Though this attack scheme isn’t being used on a broader scale, the adversaries are still trying to deceive people with the bait of early access to Kanye’s album. An excited fan cannot reason and makes an impulsive click when they find any file promising to be the latest album or song. This lack of precaution is causing attackers to spread two adware files among Kanye fans. These files go by the name of DONDA (Explicit) (2021) Mp3 320kbps [PMEDIA] __ – Downloader.exe and Download-File-KanyeWestDONDA320.zip_88481.msi. The adversaries either send a link to directly download Kanye’s new album or fill a survey form first. This form collects the PII (Personally Identifiable Information) of unsuspecting users before redirecting them to the website, where they are promised early access to the album but instead have malware downloaded into their systems.
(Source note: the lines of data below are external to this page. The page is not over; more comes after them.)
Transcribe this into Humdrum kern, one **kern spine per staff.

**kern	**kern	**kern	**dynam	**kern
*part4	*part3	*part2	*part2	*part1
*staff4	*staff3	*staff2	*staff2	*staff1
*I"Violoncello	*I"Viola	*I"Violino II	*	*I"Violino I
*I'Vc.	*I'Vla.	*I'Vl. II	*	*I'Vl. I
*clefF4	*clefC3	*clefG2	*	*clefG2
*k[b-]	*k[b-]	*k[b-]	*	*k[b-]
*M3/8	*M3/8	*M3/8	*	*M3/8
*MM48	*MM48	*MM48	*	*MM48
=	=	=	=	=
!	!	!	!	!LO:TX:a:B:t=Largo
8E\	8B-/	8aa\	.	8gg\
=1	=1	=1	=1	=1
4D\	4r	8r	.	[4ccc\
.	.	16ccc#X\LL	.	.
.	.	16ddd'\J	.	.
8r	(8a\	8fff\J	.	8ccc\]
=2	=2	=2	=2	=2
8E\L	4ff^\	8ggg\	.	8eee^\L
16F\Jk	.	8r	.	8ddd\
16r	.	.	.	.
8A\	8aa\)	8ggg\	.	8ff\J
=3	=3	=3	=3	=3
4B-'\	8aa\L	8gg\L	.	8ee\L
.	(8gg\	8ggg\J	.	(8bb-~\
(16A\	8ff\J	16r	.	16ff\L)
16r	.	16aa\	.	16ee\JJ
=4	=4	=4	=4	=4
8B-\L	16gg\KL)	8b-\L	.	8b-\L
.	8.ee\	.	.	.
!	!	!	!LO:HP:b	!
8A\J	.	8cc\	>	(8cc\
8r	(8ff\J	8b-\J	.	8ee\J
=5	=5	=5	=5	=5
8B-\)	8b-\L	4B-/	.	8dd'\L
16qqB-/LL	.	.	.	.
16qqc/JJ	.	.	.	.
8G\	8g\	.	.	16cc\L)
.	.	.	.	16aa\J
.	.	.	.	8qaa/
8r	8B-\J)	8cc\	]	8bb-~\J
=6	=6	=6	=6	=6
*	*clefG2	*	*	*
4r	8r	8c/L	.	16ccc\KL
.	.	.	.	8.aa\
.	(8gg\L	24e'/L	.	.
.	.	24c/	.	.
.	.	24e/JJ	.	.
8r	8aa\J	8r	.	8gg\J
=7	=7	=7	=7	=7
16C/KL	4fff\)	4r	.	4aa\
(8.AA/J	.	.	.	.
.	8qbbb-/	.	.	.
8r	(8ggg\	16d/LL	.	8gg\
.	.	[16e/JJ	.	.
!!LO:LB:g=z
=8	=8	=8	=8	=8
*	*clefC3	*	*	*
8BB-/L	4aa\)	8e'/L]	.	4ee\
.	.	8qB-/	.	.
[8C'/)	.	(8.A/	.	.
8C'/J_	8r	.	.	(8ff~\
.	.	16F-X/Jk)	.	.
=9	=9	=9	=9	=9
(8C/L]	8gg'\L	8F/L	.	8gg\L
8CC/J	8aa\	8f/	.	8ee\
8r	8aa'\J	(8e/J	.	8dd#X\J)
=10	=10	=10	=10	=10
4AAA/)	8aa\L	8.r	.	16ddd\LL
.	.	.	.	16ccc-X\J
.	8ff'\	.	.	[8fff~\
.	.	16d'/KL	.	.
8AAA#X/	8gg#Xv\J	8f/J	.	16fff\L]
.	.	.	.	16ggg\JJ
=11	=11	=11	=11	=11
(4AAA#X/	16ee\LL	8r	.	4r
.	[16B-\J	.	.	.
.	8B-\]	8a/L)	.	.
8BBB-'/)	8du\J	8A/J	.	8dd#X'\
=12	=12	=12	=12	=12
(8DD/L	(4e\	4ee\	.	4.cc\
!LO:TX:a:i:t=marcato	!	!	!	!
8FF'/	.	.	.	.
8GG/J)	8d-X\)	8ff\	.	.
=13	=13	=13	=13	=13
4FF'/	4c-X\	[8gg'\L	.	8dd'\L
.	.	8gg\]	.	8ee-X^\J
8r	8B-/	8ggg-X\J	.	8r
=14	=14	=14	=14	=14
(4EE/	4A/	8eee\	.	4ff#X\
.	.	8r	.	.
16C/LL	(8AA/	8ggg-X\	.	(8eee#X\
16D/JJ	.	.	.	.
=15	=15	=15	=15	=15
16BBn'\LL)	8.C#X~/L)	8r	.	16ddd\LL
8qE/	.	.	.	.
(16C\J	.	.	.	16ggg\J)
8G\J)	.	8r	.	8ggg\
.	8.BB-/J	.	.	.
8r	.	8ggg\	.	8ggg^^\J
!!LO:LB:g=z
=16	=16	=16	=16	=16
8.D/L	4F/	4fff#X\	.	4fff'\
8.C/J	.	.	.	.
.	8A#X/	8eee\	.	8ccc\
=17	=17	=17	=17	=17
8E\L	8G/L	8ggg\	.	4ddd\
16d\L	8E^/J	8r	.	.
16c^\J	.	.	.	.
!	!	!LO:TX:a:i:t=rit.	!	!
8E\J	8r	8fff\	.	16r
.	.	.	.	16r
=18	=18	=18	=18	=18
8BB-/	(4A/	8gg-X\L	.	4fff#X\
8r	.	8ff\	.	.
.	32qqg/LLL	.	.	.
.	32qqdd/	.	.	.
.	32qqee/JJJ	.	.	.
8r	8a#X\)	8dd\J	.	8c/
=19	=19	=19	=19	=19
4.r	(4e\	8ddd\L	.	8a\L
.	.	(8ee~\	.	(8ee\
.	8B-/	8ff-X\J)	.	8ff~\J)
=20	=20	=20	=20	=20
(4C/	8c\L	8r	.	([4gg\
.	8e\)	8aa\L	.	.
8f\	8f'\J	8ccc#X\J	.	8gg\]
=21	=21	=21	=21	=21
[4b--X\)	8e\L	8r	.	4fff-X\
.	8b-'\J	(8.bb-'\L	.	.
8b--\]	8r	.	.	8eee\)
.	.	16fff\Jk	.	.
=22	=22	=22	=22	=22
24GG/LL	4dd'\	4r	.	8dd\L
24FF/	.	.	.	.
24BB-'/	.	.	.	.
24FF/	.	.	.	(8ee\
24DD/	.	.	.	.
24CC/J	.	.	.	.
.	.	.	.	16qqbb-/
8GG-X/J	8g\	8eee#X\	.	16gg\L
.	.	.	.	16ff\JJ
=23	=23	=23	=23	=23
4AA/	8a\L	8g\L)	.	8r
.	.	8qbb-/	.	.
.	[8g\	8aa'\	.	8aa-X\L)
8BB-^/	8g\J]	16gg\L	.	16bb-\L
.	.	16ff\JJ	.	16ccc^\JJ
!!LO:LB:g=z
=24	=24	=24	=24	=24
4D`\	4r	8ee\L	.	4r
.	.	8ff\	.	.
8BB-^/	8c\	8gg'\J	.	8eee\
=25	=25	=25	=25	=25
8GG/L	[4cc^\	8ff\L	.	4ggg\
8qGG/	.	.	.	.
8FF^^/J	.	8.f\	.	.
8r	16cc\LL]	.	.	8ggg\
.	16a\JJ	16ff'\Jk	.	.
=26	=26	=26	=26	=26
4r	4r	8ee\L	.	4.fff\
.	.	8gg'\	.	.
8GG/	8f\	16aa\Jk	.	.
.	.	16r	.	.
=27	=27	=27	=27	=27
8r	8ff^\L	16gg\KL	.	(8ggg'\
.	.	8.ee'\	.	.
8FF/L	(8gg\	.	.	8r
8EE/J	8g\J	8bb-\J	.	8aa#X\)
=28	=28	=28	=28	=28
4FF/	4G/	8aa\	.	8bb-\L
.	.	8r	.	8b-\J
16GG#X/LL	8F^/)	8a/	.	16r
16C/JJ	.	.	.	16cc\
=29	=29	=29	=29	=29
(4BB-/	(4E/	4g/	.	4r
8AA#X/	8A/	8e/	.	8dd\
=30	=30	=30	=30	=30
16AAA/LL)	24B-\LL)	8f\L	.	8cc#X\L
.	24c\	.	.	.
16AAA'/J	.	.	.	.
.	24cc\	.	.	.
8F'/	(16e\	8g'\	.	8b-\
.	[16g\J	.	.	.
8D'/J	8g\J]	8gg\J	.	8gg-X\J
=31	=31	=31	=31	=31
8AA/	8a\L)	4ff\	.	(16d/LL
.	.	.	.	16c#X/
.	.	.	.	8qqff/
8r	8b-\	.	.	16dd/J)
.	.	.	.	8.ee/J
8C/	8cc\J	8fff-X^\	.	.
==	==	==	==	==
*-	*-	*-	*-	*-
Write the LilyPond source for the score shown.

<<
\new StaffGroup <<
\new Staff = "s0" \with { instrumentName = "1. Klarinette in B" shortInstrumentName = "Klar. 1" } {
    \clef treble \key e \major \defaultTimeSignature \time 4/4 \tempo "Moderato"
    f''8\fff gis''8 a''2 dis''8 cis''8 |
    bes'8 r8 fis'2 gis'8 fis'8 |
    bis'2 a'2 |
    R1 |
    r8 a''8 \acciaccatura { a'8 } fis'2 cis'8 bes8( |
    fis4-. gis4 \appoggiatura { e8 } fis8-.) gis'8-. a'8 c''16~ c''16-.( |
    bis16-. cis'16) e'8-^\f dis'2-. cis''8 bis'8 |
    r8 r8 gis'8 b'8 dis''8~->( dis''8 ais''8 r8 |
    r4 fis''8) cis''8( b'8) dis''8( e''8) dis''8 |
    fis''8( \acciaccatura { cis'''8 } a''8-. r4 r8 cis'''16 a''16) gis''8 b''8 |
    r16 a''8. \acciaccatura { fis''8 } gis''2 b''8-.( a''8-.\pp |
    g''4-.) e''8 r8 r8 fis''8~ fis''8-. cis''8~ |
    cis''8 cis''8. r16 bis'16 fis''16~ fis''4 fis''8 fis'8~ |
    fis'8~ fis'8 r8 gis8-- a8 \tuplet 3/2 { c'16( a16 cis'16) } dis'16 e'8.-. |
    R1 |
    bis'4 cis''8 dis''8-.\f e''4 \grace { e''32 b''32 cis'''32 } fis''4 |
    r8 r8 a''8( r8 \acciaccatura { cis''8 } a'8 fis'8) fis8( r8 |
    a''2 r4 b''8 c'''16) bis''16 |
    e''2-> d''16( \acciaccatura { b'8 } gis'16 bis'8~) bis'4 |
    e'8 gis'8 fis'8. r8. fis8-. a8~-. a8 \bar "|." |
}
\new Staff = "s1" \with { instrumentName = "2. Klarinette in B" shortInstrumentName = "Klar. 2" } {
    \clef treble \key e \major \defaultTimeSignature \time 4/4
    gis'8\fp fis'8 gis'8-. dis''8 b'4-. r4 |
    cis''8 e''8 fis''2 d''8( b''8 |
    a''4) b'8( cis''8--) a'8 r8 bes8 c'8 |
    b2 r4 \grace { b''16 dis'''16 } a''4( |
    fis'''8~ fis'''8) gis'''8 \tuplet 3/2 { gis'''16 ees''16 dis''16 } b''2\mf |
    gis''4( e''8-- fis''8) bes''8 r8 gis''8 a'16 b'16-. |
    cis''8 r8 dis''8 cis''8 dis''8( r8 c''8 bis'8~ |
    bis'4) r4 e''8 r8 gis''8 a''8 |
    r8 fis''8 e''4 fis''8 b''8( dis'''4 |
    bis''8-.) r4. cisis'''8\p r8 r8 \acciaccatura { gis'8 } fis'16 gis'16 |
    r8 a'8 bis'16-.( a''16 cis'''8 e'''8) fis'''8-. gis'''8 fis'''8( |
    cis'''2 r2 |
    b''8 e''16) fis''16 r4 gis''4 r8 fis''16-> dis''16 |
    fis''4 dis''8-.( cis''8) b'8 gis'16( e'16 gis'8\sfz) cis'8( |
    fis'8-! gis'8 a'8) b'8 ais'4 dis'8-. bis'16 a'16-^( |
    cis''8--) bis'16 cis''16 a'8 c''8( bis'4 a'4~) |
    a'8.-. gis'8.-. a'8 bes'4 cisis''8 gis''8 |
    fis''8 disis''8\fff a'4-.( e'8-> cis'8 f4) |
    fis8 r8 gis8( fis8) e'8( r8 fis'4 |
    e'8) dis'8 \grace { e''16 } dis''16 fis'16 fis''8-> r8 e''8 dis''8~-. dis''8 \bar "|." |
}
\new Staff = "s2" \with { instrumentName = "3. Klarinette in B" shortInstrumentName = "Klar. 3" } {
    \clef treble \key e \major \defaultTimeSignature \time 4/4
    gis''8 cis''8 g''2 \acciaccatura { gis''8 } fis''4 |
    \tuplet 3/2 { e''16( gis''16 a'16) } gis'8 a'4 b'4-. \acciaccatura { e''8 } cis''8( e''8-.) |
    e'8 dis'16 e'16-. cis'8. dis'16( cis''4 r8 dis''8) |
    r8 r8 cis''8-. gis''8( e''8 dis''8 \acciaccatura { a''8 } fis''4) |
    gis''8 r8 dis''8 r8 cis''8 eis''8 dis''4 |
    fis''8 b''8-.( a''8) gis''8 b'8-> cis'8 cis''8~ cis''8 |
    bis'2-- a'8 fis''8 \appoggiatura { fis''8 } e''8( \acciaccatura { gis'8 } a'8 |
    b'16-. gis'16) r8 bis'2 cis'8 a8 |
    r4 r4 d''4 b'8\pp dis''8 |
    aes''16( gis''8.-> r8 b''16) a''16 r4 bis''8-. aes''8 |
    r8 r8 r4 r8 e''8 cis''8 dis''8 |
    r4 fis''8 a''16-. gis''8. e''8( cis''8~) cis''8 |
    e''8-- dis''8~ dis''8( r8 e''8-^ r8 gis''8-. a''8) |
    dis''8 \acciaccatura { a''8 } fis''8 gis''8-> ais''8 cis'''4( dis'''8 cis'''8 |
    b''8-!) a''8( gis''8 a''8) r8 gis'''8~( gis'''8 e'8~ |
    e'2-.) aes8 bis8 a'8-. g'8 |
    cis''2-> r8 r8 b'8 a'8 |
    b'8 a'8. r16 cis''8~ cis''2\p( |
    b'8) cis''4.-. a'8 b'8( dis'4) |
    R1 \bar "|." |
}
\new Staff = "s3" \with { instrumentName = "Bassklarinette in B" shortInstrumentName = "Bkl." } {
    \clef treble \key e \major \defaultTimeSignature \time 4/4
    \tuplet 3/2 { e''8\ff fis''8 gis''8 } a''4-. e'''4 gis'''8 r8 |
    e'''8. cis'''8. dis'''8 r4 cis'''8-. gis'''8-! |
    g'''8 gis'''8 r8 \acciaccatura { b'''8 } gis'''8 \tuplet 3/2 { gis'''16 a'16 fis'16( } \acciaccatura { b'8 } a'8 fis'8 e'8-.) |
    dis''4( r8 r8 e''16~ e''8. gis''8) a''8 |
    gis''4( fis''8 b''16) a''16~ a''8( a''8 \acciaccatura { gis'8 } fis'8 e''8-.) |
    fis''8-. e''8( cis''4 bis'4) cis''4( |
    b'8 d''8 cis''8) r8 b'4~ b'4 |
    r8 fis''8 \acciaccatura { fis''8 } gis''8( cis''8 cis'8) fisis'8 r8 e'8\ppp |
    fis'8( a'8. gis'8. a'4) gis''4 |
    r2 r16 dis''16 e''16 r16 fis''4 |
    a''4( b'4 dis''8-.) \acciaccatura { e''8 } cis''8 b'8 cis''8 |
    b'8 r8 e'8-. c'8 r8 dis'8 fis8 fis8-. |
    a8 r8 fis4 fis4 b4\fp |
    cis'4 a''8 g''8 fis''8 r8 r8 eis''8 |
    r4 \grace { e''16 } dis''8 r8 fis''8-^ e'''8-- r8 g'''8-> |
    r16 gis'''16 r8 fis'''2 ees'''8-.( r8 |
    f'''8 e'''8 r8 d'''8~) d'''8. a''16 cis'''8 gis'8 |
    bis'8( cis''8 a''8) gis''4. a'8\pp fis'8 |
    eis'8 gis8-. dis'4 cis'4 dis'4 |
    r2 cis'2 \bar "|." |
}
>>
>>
ShadowPad And Chinese Hacker Groups
Chinese threat actors have been actively using a backdoor malware called ShowdowPad since 2017. This Windows backdoor comes with a lot of malicious advantages.
The espionage groups Operation Redbonus, APT41, Operation Redkanku, Tick & Tonto Team, and Fishmonger are among the primary users of ShadowPad as it provides them with anti-detection features at reduced maintenance costs. This malware-as-a-service is sold privately, where buyers are offered plugins for the malware platform separately. Further, it is open to deploying new plugins to a backdoor as long as one can correctly produce a plugin. Such innovation and freedom to enhance malware is bad news for the lay netizen. It motivates and empowers threat actors to adapt, innovate and experiment with malware at the expense of the cybersecurity of innocent users.
Bumble Fixes Security Flaw Exposing Users’ Location
A software engineer at Stripe, Robert Heaton, recently discovered a security vulnerability in the dating app Bumble. The flaw could let attackers pretend to be app users looking for a date to pinpoint their location via a trilateration attack. This flaw in Bumble’s interface was enabling malicious actors to stalk their potential victims.
Fortunately, Bumble quickly responded to Heaton and fixed the issue within 72 hours of being approached. In addition, Bumble introduced additional email security measures to prevent matching users to suspicious users or those not in their match queue.